- **WHAT TO DO**: Only the lines from the beginning of the material below through the line with "(BSE)](https://www.bseindia.com/)** | Mumbai, India |" should be retyped exactly, and pictures are to be skipped.

- **EXERCISE DATA**:

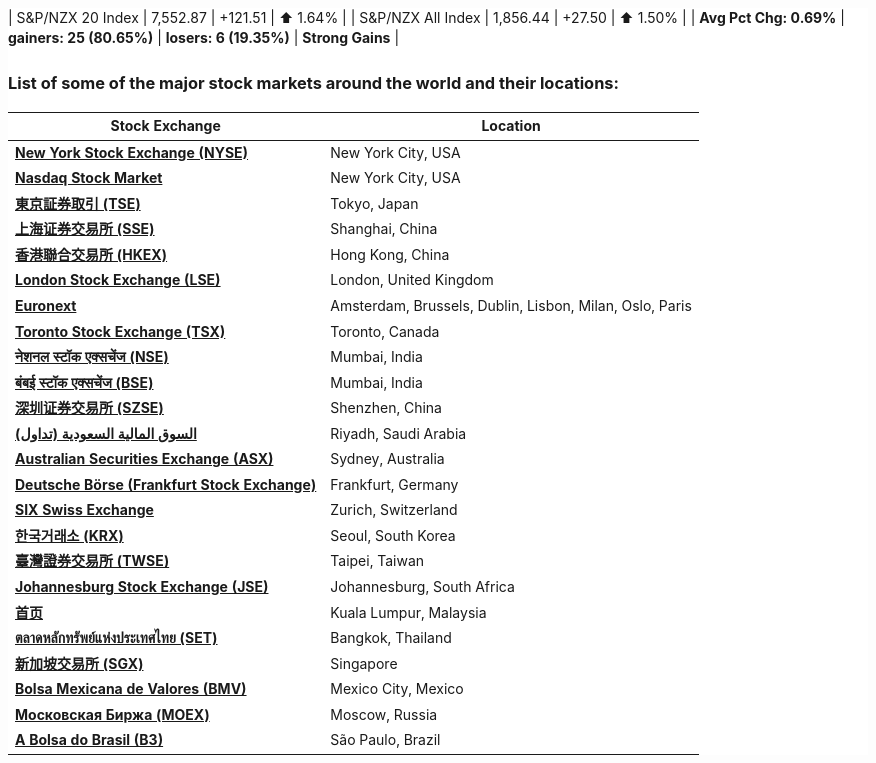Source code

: | S&P/NZX 20 Index | 7,552.87 | +121.51 | :arrow_up: 1.64% |
| S&P/NZX All Index | 1,856.44 | +27.50 | :arrow_up: 1.50% |
| <strong>Avg Pct Chg: 0.69%</strong> | <strong>gainers: 25 (80.65%)</strong> | <strong>losers: 6 (19.35%)</strong> | **Strong Gains** |

### List of some of the major stock markets around the world and their locations:

| Stock Exchange | Location |
|---------------|----------|
| **[New York Stock Exchange (NYSE)](https://www.nyse.com/index)** | New York City, USA |
| **[Nasdaq Stock Market](https://www.nasdaq.com/)** | New York City, USA |
| **[東京証券取引 (TSE)](https://www.jpx.co.jp/)** | Tokyo, Japan |
| **[上海证券交易所 (SSE)](https://sse.com.cn/)** | Shanghai, China |
| **[香港聯合交易所 (HKEX)](https://www.hkex.com.hk/)** | Hong Kong, China |
| **[London Stock Exchange (LSE)](https://www.londonstockexchange.com/)** | London, United Kingdom |
| **[Euronext](https://www.euronext.com/)** | Amsterdam, Brussels, Dublin, Lisbon, Milan, Oslo, Paris |
| **[Toronto Stock Exchange (TSX)](https://www.tmx.com/)** | Toronto, Canada |
| **[नेशनल स्टॉक एक्सचेंज (NSE)](https://www.nseindia.com/)** | Mumbai, India |
| **[बंबई स्टॉक एक्सचेंज (BSE)](https://www.bseindia.com/)** | Mumbai, India |
| **[深圳证券交易所 (SZSE)](https://www.szse.cn/)** | Shenzhen, China |
| **[السوق المالية السعودية (تداول)](https://www.saudiexchange.sa/)** | Riyadh, Saudi Arabia |
| **[Australian Securities Exchange (ASX)](https://www.asx.com.au/)** | Sydney, Australia |
| **[Deutsche Börse (Frankfurt Stock Exchange)](https://www.deutsche-boerse.com/dbg-en)** | Frankfurt, Germany |
| **[SIX Swiss Exchange](https://www.six-group.com/)** | Zurich, Switzerland |
| **[한국거래소 (KRX)](https://www.krx.co.kr/)** | Seoul, South Korea |
| **[臺灣證券交易所 (TWSE)](https://www.twse.com.tw/)** | Taipei, Taiwan |
| **[Johannesburg Stock Exchange (JSE)](https://www.jse.co.za/)** | Johannesburg, South Africa |
| **[首页](https://www.bursamalaysia.com/)** | Kuala Lumpur, Malaysia |
| **[ตลาดหลักทรัพย์แห่งประเทศไทย (SET)](https://www.set.or.th/)** | Bangkok, Thailand |
| **[新加坡交易所 (SGX)](https://www.sgx.com/)** | Singapore |
| **[Bolsa Mexicana de Valores (BMV)](https://www.bmv.com.mx/)** | Mexico City, Mexico |
| **[Московская Биржа (MOEX)](https://www.moex.com/)** | Moscow, Russia |
| **[A Bolsa do Brasil (B3)](https://www.b3.com.br/)** | São Paulo, Brazil |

- **RESULT**:
Source code

: | S&P/NZX 20 Index | 7,552.87 | +121.51 | :arrow_up: 1.64% |
| S&P/NZX All Index | 1,856.44 | +27.50 | :arrow_up: 1.50% |
| <strong>Avg Pct Chg: 0.69%</strong> | <strong>gainers: 25 (80.65%)</strong> | <strong>losers: 6 (19.35%)</strong> | **Strong Gains** |

### List of some of the major stock markets around the world and their locations:

| Stock Exchange | Location |
|---------------|----------|
| **[New York Stock Exchange (NYSE)](https://www.nyse.com/index)** | New York City, USA |
| **[Nasdaq Stock Market](https://www.nasdaq.com/)** | New York City, USA |
| **[東京証券取引 (TSE)](https://www.jpx.co.jp/)** | Tokyo, Japan |
| **[上海证券交易所 (SSE)](https://sse.com.cn/)** | Shanghai, China |
| **[香港聯合交易所 (HKEX)](https://www.hkex.com.hk/)** | Hong Kong, China |
| **[London Stock Exchange (LSE)](https://www.londonstockexchange.com/)** | London, United Kingdom |
| **[Euronext](https://www.euronext.com/)** | Amsterdam, Brussels, Dublin, Lisbon, Milan, Oslo, Paris |
| **[Toronto Stock Exchange (TSX)](https://www.tmx.com/)** | Toronto, Canada |
| **[नेशनल स्टॉक एक्सचेंज (NSE)](https://www.nseindia.com/)** | Mumbai, India |
| **[बंबई स्टॉक एक्सचेंज (BSE)](https://www.bseindia.com/)** | Mumbai, India |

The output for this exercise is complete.